Given entries:
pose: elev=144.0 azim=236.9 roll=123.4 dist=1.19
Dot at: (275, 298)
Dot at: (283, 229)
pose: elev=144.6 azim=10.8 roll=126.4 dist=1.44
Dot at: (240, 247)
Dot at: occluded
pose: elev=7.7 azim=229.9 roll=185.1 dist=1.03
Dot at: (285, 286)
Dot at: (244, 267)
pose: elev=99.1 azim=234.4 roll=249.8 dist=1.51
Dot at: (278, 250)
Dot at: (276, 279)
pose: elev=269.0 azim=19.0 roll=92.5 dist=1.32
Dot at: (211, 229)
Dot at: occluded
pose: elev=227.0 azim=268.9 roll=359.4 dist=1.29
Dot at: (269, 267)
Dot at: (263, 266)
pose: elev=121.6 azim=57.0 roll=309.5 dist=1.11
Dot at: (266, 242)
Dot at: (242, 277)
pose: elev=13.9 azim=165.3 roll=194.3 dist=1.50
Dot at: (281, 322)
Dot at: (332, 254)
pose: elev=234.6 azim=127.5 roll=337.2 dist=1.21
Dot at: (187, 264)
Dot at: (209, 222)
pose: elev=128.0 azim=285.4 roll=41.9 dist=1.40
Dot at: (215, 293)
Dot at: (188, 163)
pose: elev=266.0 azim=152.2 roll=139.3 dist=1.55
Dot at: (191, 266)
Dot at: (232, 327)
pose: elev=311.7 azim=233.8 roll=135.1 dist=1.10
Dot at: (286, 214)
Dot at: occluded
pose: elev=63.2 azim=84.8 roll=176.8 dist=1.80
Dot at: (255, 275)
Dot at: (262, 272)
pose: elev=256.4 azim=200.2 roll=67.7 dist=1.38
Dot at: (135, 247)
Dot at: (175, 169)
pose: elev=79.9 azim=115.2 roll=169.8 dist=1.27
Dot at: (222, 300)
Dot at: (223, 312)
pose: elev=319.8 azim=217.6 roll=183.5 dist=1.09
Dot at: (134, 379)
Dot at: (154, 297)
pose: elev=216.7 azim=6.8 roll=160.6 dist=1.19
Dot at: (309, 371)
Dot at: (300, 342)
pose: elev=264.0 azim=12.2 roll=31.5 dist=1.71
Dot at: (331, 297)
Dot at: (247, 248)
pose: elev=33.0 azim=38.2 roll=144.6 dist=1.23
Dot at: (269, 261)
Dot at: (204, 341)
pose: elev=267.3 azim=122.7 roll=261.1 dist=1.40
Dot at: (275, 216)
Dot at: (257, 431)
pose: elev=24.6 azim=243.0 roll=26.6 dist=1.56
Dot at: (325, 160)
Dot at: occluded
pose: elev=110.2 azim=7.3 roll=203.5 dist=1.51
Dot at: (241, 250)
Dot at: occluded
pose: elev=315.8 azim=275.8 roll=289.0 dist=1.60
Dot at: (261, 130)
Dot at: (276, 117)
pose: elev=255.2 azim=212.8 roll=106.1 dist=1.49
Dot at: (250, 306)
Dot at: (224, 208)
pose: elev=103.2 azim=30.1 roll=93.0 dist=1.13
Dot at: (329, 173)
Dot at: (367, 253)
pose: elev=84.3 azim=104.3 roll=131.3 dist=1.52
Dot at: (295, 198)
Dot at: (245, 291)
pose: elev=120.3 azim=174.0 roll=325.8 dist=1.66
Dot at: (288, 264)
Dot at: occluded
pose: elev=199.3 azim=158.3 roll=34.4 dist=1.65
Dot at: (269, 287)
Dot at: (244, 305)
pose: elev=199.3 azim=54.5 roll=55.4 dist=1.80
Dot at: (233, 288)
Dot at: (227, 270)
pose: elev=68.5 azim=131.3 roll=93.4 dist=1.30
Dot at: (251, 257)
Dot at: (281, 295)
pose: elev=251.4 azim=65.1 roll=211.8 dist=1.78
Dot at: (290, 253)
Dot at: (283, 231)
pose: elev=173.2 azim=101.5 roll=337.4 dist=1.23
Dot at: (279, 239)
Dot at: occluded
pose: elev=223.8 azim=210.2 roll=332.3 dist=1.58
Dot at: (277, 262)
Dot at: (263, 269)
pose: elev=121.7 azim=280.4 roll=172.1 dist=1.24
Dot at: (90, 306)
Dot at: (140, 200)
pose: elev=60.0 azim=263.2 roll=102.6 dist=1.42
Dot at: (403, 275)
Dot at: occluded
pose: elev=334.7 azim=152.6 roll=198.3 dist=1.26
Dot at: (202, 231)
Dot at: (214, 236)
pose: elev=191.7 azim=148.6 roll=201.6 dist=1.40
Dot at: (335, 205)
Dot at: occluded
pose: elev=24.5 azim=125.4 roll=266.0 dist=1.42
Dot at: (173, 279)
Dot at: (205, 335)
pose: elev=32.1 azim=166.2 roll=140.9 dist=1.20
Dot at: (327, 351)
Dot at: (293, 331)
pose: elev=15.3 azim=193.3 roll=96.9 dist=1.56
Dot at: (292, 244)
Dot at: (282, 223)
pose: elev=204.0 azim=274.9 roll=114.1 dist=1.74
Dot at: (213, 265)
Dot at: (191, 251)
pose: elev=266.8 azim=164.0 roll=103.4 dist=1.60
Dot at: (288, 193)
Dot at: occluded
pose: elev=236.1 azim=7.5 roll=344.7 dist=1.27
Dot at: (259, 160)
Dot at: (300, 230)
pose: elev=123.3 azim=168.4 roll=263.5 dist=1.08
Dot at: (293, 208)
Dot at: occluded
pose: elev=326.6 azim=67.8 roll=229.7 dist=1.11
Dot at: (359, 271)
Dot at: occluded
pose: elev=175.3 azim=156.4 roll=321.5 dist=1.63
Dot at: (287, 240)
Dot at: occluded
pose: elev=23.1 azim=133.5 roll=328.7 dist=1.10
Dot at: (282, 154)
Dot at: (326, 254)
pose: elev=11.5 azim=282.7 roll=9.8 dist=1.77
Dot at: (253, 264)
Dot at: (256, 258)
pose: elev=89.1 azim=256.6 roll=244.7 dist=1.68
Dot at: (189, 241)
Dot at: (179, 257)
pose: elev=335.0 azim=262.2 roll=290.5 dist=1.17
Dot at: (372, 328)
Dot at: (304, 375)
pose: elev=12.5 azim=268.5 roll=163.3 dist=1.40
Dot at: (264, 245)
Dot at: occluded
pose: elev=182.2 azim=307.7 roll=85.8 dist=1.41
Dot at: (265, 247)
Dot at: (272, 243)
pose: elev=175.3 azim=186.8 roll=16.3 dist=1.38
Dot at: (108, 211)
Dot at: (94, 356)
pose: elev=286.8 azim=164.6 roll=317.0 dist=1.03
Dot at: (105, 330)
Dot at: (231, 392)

To do:
Copy the listing above line for line, with no changes.

Worked solution:
pose: elev=144.0 azim=236.9 roll=123.4 dist=1.19
Dot at: (275, 298)
Dot at: (283, 229)
pose: elev=144.6 azim=10.8 roll=126.4 dist=1.44
Dot at: (240, 247)
Dot at: occluded
pose: elev=7.7 azim=229.9 roll=185.1 dist=1.03
Dot at: (285, 286)
Dot at: (244, 267)
pose: elev=99.1 azim=234.4 roll=249.8 dist=1.51
Dot at: (278, 250)
Dot at: (276, 279)
pose: elev=269.0 azim=19.0 roll=92.5 dist=1.32
Dot at: (211, 229)
Dot at: occluded
pose: elev=227.0 azim=268.9 roll=359.4 dist=1.29
Dot at: (269, 267)
Dot at: (263, 266)
pose: elev=121.6 azim=57.0 roll=309.5 dist=1.11
Dot at: (266, 242)
Dot at: (242, 277)
pose: elev=13.9 azim=165.3 roll=194.3 dist=1.50
Dot at: (281, 322)
Dot at: (332, 254)
pose: elev=234.6 azim=127.5 roll=337.2 dist=1.21
Dot at: (187, 264)
Dot at: (209, 222)
pose: elev=128.0 azim=285.4 roll=41.9 dist=1.40
Dot at: (215, 293)
Dot at: (188, 163)
pose: elev=266.0 azim=152.2 roll=139.3 dist=1.55
Dot at: (191, 266)
Dot at: (232, 327)
pose: elev=311.7 azim=233.8 roll=135.1 dist=1.10
Dot at: (286, 214)
Dot at: occluded
pose: elev=63.2 azim=84.8 roll=176.8 dist=1.80
Dot at: (255, 275)
Dot at: (262, 272)
pose: elev=256.4 azim=200.2 roll=67.7 dist=1.38
Dot at: (135, 247)
Dot at: (175, 169)
pose: elev=79.9 azim=115.2 roll=169.8 dist=1.27
Dot at: (222, 300)
Dot at: (223, 312)
pose: elev=319.8 azim=217.6 roll=183.5 dist=1.09
Dot at: (134, 379)
Dot at: (154, 297)
pose: elev=216.7 azim=6.8 roll=160.6 dist=1.19
Dot at: (309, 371)
Dot at: (300, 342)
pose: elev=264.0 azim=12.2 roll=31.5 dist=1.71
Dot at: (331, 297)
Dot at: (247, 248)
pose: elev=33.0 azim=38.2 roll=144.6 dist=1.23
Dot at: (269, 261)
Dot at: (204, 341)
pose: elev=267.3 azim=122.7 roll=261.1 dist=1.40
Dot at: (275, 216)
Dot at: (257, 431)
pose: elev=24.6 azim=243.0 roll=26.6 dist=1.56
Dot at: (325, 160)
Dot at: occluded
pose: elev=110.2 azim=7.3 roll=203.5 dist=1.51
Dot at: (241, 250)
Dot at: occluded
pose: elev=315.8 azim=275.8 roll=289.0 dist=1.60
Dot at: (261, 130)
Dot at: (276, 117)
pose: elev=255.2 azim=212.8 roll=106.1 dist=1.49
Dot at: (250, 306)
Dot at: (224, 208)
pose: elev=103.2 azim=30.1 roll=93.0 dist=1.13
Dot at: (329, 173)
Dot at: (367, 253)
pose: elev=84.3 azim=104.3 roll=131.3 dist=1.52
Dot at: (295, 198)
Dot at: (245, 291)
pose: elev=120.3 azim=174.0 roll=325.8 dist=1.66
Dot at: (288, 264)
Dot at: occluded
pose: elev=199.3 azim=158.3 roll=34.4 dist=1.65
Dot at: (269, 287)
Dot at: (244, 305)
pose: elev=199.3 azim=54.5 roll=55.4 dist=1.80
Dot at: (233, 288)
Dot at: (227, 270)
pose: elev=68.5 azim=131.3 roll=93.4 dist=1.30
Dot at: (251, 257)
Dot at: (281, 295)
pose: elev=251.4 azim=65.1 roll=211.8 dist=1.78
Dot at: (290, 253)
Dot at: (283, 231)
pose: elev=173.2 azim=101.5 roll=337.4 dist=1.23
Dot at: (279, 239)
Dot at: occluded
pose: elev=223.8 azim=210.2 roll=332.3 dist=1.58
Dot at: (277, 262)
Dot at: (263, 269)
pose: elev=121.7 azim=280.4 roll=172.1 dist=1.24
Dot at: (90, 306)
Dot at: (140, 200)
pose: elev=60.0 azim=263.2 roll=102.6 dist=1.42
Dot at: (403, 275)
Dot at: occluded
pose: elev=334.7 azim=152.6 roll=198.3 dist=1.26
Dot at: (202, 231)
Dot at: (214, 236)
pose: elev=191.7 azim=148.6 roll=201.6 dist=1.40
Dot at: (335, 205)
Dot at: occluded
pose: elev=24.5 azim=125.4 roll=266.0 dist=1.42
Dot at: (173, 279)
Dot at: (205, 335)
pose: elev=32.1 azim=166.2 roll=140.9 dist=1.20
Dot at: (327, 351)
Dot at: (293, 331)
pose: elev=15.3 azim=193.3 roll=96.9 dist=1.56
Dot at: (292, 244)
Dot at: (282, 223)
pose: elev=204.0 azim=274.9 roll=114.1 dist=1.74
Dot at: (213, 265)
Dot at: (191, 251)
pose: elev=266.8 azim=164.0 roll=103.4 dist=1.60
Dot at: (288, 193)
Dot at: occluded
pose: elev=236.1 azim=7.5 roll=344.7 dist=1.27
Dot at: (259, 160)
Dot at: (300, 230)
pose: elev=123.3 azim=168.4 roll=263.5 dist=1.08
Dot at: (293, 208)
Dot at: occluded
pose: elev=326.6 azim=67.8 roll=229.7 dist=1.11
Dot at: (359, 271)
Dot at: occluded
pose: elev=175.3 azim=156.4 roll=321.5 dist=1.63
Dot at: (287, 240)
Dot at: occluded
pose: elev=23.1 azim=133.5 roll=328.7 dist=1.10
Dot at: (282, 154)
Dot at: (326, 254)
pose: elev=11.5 azim=282.7 roll=9.8 dist=1.77
Dot at: (253, 264)
Dot at: (256, 258)
pose: elev=89.1 azim=256.6 roll=244.7 dist=1.68
Dot at: (189, 241)
Dot at: (179, 257)
pose: elev=335.0 azim=262.2 roll=290.5 dist=1.17
Dot at: (372, 328)
Dot at: (304, 375)
pose: elev=12.5 azim=268.5 roll=163.3 dist=1.40
Dot at: (264, 245)
Dot at: occluded
pose: elev=182.2 azim=307.7 roll=85.8 dist=1.41
Dot at: (265, 247)
Dot at: (272, 243)
pose: elev=175.3 azim=186.8 roll=16.3 dist=1.38
Dot at: (108, 211)
Dot at: (94, 356)
pose: elev=286.8 azim=164.6 roll=317.0 dist=1.03
Dot at: (105, 330)
Dot at: (231, 392)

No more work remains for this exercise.